Copy verbatim the block of lines in the entries below whose first line contains "table_cell [872, 1312, 1182, 1336]" and whose last line contains "table_cell [119, 1111, 561, 1135]". Leave out all other lines.

(Dataset excerpts)
========

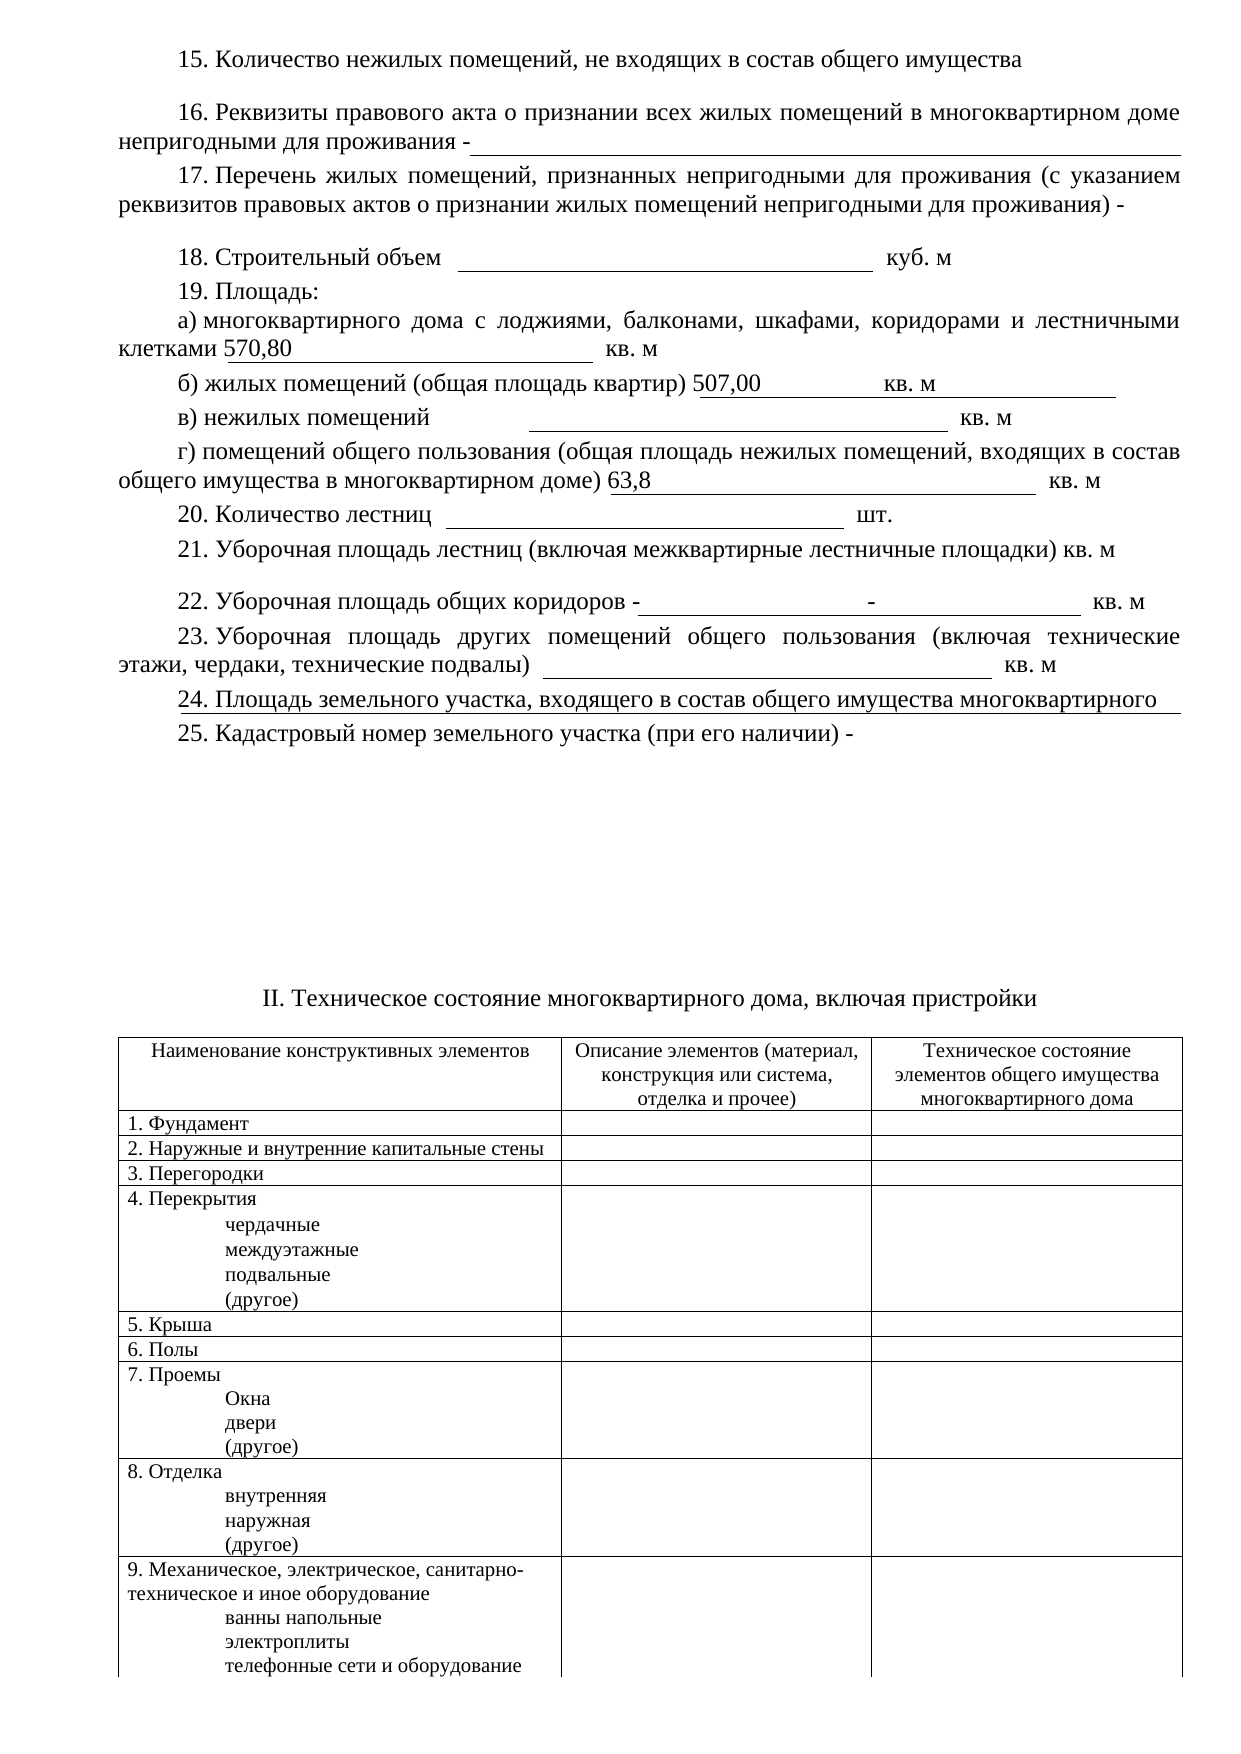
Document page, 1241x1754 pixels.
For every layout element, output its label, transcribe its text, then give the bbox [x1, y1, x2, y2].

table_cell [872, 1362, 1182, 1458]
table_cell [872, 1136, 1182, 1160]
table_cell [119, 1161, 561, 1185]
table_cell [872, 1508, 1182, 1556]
text 23. Уборочная площадь других помещений общего пользования (включая технические этажи, чердаки, технические подвалы) кв. м [118, 621, 1181, 678]
text г) помещений общего пользования (общая площадь нежилых помещений, входящих в состав общего имущества в многоквартирном доме) 63,8 кв. м [118, 436, 1181, 494]
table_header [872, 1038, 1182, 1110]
text 24. Площадь земельного участка, входящего в состав общего имущества многоквартирного [118, 684, 1181, 712]
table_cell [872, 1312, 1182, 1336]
text 15. Количество нежилых помещений, не входящих в состав общего имущества [118, 44, 1181, 97]
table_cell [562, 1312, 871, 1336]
text 17. Перечень жилых помещений, признанных непригодными для проживания (с указанием реквизитов правовых актов о признании жилых помещений непригодными для проживания) - [118, 160, 1181, 242]
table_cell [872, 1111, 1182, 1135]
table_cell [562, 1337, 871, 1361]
text в) нежилых помещений кв. м [118, 402, 1181, 431]
text 18. Строительный объем куб. м [118, 242, 1181, 271]
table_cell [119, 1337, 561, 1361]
text II. Техническое состояние многоквартирного дома, включая пристройки [118, 983, 1181, 1012]
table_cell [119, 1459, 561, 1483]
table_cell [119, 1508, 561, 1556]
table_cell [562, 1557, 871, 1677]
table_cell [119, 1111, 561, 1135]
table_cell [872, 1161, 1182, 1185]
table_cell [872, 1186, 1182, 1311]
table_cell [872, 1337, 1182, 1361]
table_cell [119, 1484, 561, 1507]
text 16. Реквизиты правового акта о признании всех жилых помещений в многоквартирном доме непригодными для проживания - [118, 97, 1181, 155]
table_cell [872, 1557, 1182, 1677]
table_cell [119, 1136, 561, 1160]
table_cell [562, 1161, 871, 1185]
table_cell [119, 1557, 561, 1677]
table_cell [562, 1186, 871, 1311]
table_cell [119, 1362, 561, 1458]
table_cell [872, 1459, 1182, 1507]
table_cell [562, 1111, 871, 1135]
text б) жилых помещений (общая площадь квартир) 507,00 кв. м [118, 368, 1181, 397]
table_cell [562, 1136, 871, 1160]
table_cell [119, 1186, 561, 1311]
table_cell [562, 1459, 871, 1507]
text 20. Количество лестниц шт. [118, 499, 1181, 528]
text а) многоквартирного дома с лоджиями, балконами, шкафами, коридорами и лестничными клетками 570,80 кв. м [118, 305, 1181, 362]
text 25. Кадастровый номер земельного участка (при его наличии) - [118, 718, 1181, 747]
text 19. Площадь: [118, 276, 1181, 305]
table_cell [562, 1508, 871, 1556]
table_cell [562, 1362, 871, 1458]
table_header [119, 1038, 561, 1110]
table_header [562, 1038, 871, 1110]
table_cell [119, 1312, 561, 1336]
text 22. Уборочная площадь общих коридоров - - кв. м [118, 586, 1181, 615]
text 21. Уборочная площадь лестниц (включая межквартирные лестничные площадки) кв. м [118, 534, 1181, 586]
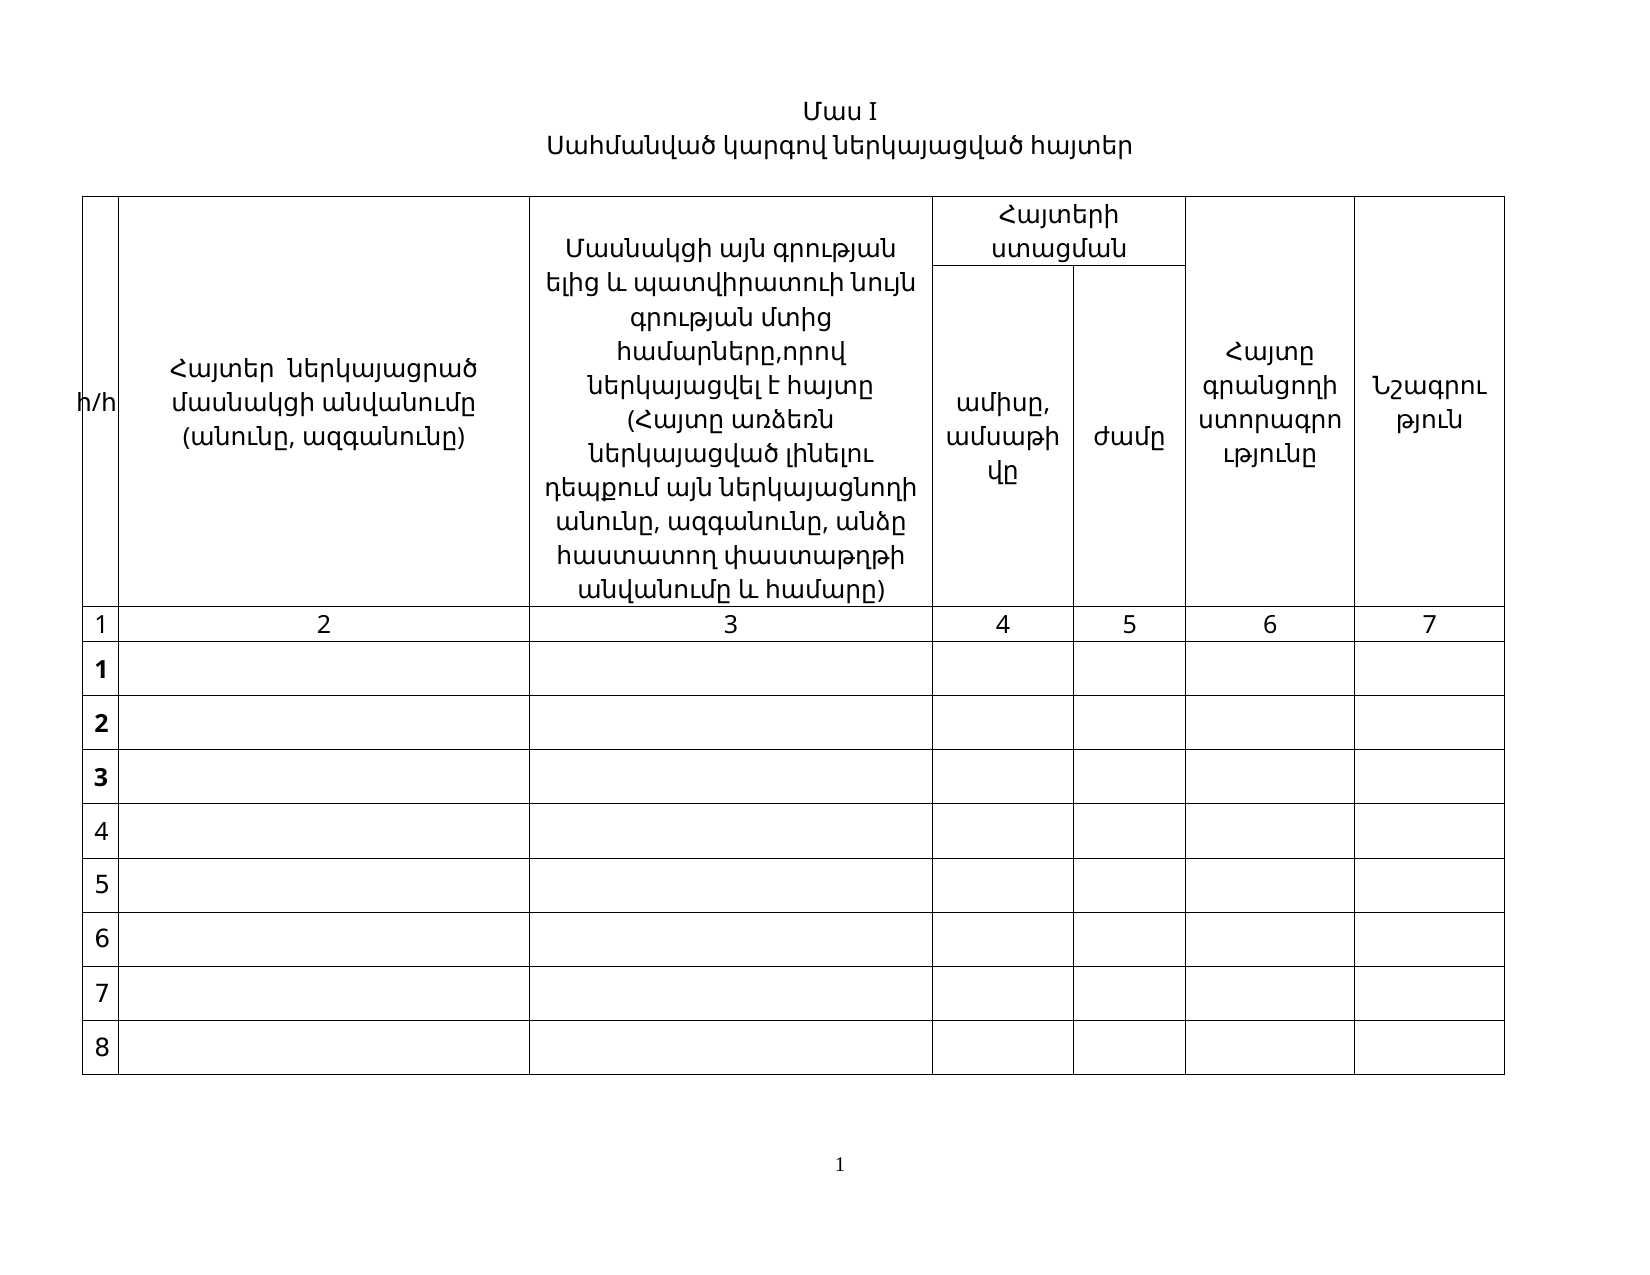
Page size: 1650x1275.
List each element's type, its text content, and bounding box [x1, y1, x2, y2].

table_cell 6 [83, 913, 118, 966]
table_cell [119, 967, 529, 1020]
table_cell ամիսը, ամսաթիվը [933, 266, 1073, 606]
table_cell 7 [83, 967, 118, 1020]
table_cell 3 [530, 607, 932, 641]
table_cell [119, 642, 529, 695]
table_cell [1186, 750, 1354, 803]
table_cell [119, 804, 529, 857]
table_cell [1186, 913, 1354, 966]
table_header հ/հ [83, 197, 118, 606]
table_cell [1355, 859, 1504, 912]
subtitle Մաս I [89, 94, 1591, 128]
table_cell [1355, 750, 1504, 803]
table_cell 5 [83, 859, 118, 912]
table_cell [119, 696, 529, 749]
table_cell [119, 1021, 529, 1074]
table_cell [1186, 642, 1354, 695]
table_cell [1186, 1021, 1354, 1074]
table_cell 5 [1074, 607, 1185, 641]
table_cell [1355, 967, 1504, 1020]
table_cell [1186, 859, 1354, 912]
table_cell [1074, 750, 1185, 803]
table_cell [1186, 804, 1354, 857]
table_cell [1074, 859, 1185, 912]
table_cell [933, 750, 1073, 803]
table_cell 7 [1355, 607, 1504, 641]
table_header Նշագրություն [1355, 197, 1504, 606]
table_cell [119, 859, 529, 912]
table_cell [530, 750, 932, 803]
table_cell 2 [83, 696, 118, 749]
table_cell [530, 967, 932, 1020]
table_header Հայտեր ներկայացրած մասնակցի անվանումը (անունը, ազգանունը) [119, 197, 529, 606]
table_cell 4 [933, 607, 1073, 641]
table_cell [1074, 967, 1185, 1020]
table_cell [933, 696, 1073, 749]
table_cell [530, 642, 932, 695]
table_cell 8 [83, 1021, 118, 1074]
table_cell [119, 750, 529, 803]
table_cell [1186, 967, 1354, 1020]
table_cell [1074, 696, 1185, 749]
table_header Մասնակցի այն գրության ելից և պատվիրատուի նույն գրության մտից համարները,որով ներկայացվել է հայտը (Հայտը առձեռն ներկայացված լինելու դեպքում այն ներկայացնողի անունը, ազգանունը, անձը հաստատող փաստաթղթի անվանումը և համարը) [530, 197, 932, 606]
table_cell 4 [83, 804, 118, 857]
table_cell 1 [83, 642, 118, 695]
table_header Հայտը գրանցողի ստորագրությունը [1186, 197, 1354, 606]
table_cell [530, 696, 932, 749]
table_cell [1074, 913, 1185, 966]
table_cell 2 [119, 607, 529, 641]
table_cell [933, 913, 1073, 966]
table_cell [530, 1021, 932, 1074]
table_cell [1355, 642, 1504, 695]
table_cell [1186, 696, 1354, 749]
table_cell [530, 913, 932, 966]
table_cell [933, 642, 1073, 695]
table_cell 3 [83, 750, 118, 803]
table_cell [530, 804, 932, 857]
table_cell [933, 804, 1073, 857]
table_cell [1355, 696, 1504, 749]
table_cell [1074, 804, 1185, 857]
table_cell [933, 1021, 1073, 1074]
table_cell [1355, 913, 1504, 966]
table_cell [933, 967, 1073, 1020]
table_cell ժամը [1074, 266, 1185, 606]
table_cell [1074, 642, 1185, 695]
table_cell [1355, 804, 1504, 857]
table_header Հայտերի ստացման [933, 197, 1185, 265]
table_cell [1074, 1021, 1185, 1074]
text Սահմանված կարգով ներկայացված հայտեր [89, 128, 1591, 162]
table_cell 1 [83, 607, 118, 641]
table_cell [1355, 1021, 1504, 1074]
table_cell 6 [1186, 607, 1354, 641]
table_cell [933, 859, 1073, 912]
table_cell [119, 913, 529, 966]
table_cell [530, 859, 932, 912]
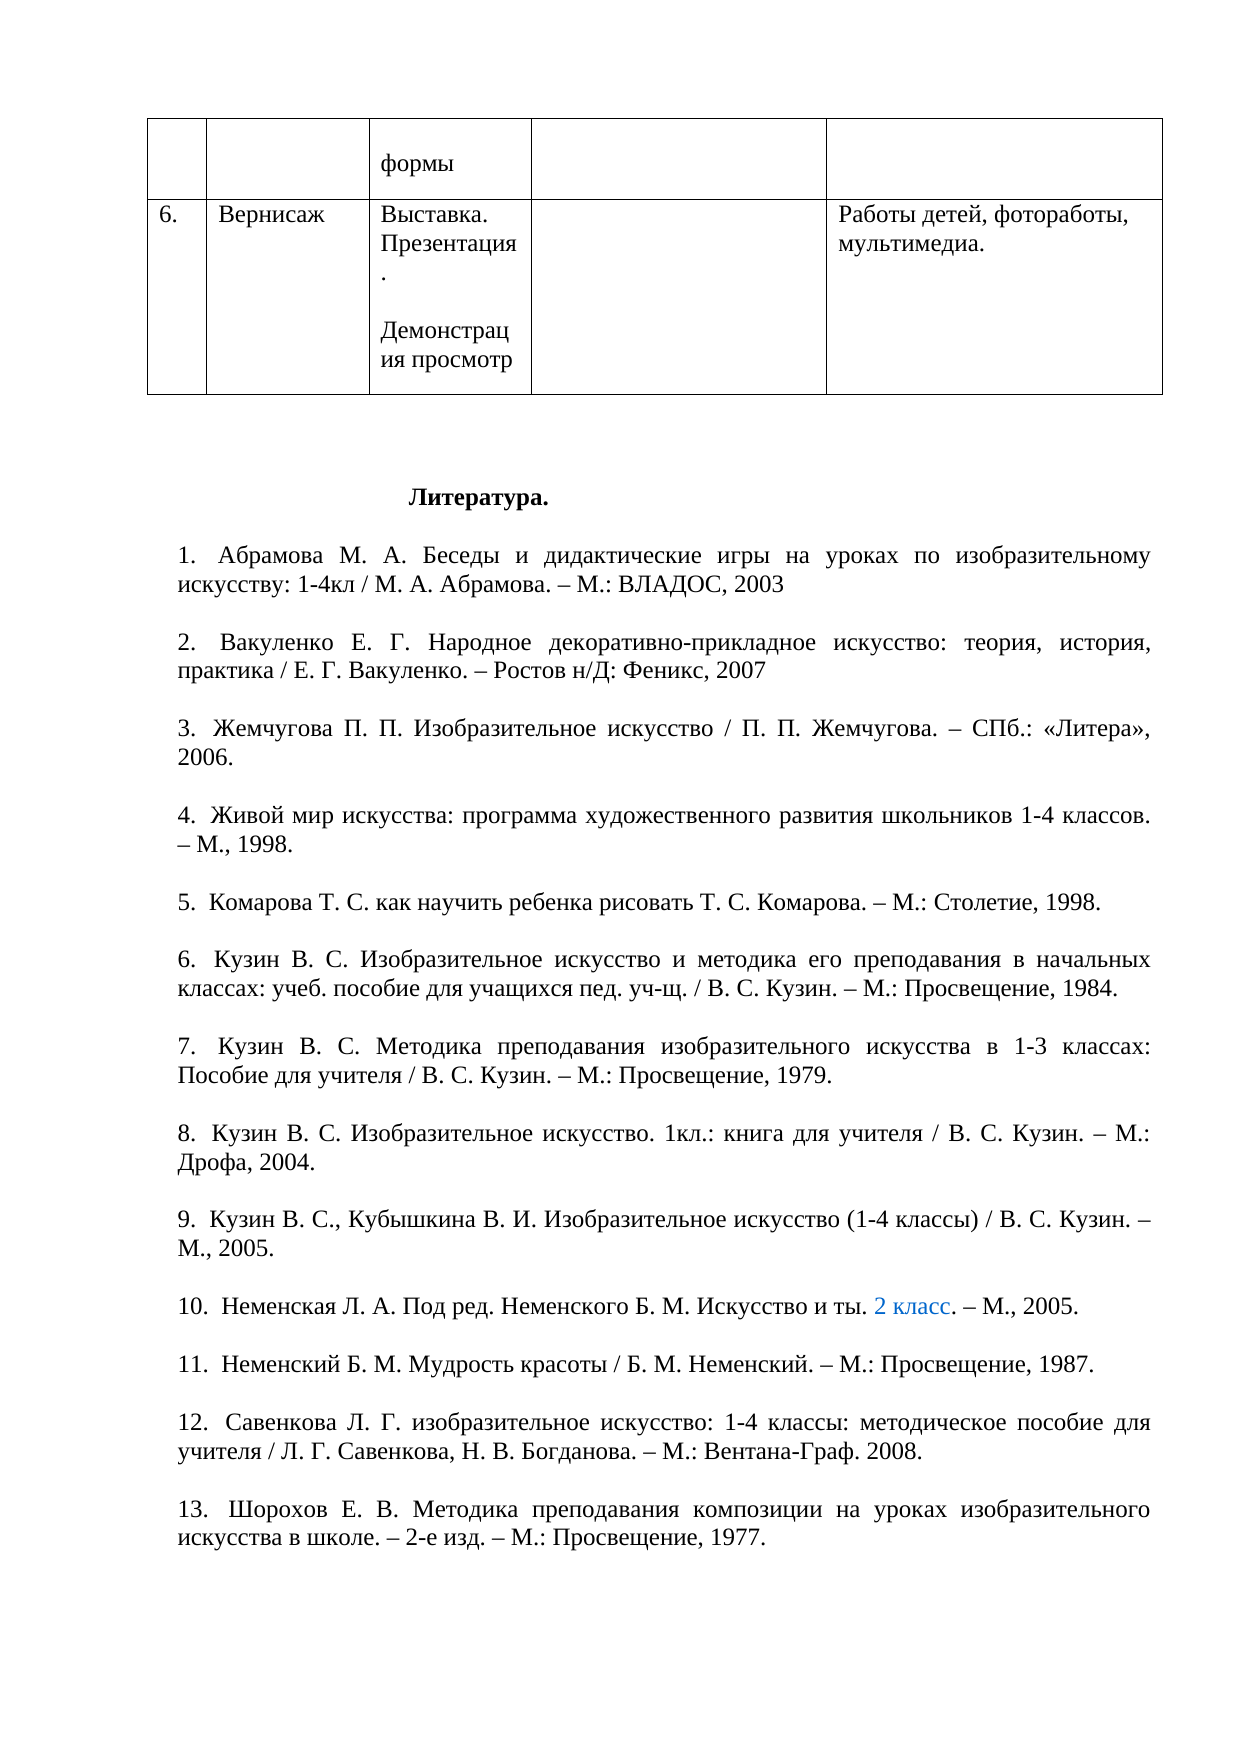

========

▶ [RESULT OF THIS EXERCISE]
table_cell [872, 1312, 1182, 1336]
text 15. Количество нежилых помещений, не входящих в состав общего имущества [118, 44, 1181, 97]
table_cell [562, 1312, 871, 1336]
text 17. Перечень жилых помещений, признанных непригодными для проживания (с указанием реквизитов правовых актов о признании жилых помещений непригодными для проживания) - [118, 160, 1181, 242]
table_cell [872, 1111, 1182, 1135]
table_cell [562, 1337, 871, 1361]
text в) нежилых помещений кв. м [118, 402, 1181, 431]
text 18. Строительный объем куб. м [118, 242, 1181, 271]
table_cell [119, 1337, 561, 1361]
text II. Техническое состояние многоквартирного дома, включая пристройки [118, 983, 1181, 1012]
table_cell [119, 1459, 561, 1483]
table_cell [119, 1508, 561, 1556]
table_cell [562, 1557, 871, 1677]
table_cell [119, 1111, 561, 1135]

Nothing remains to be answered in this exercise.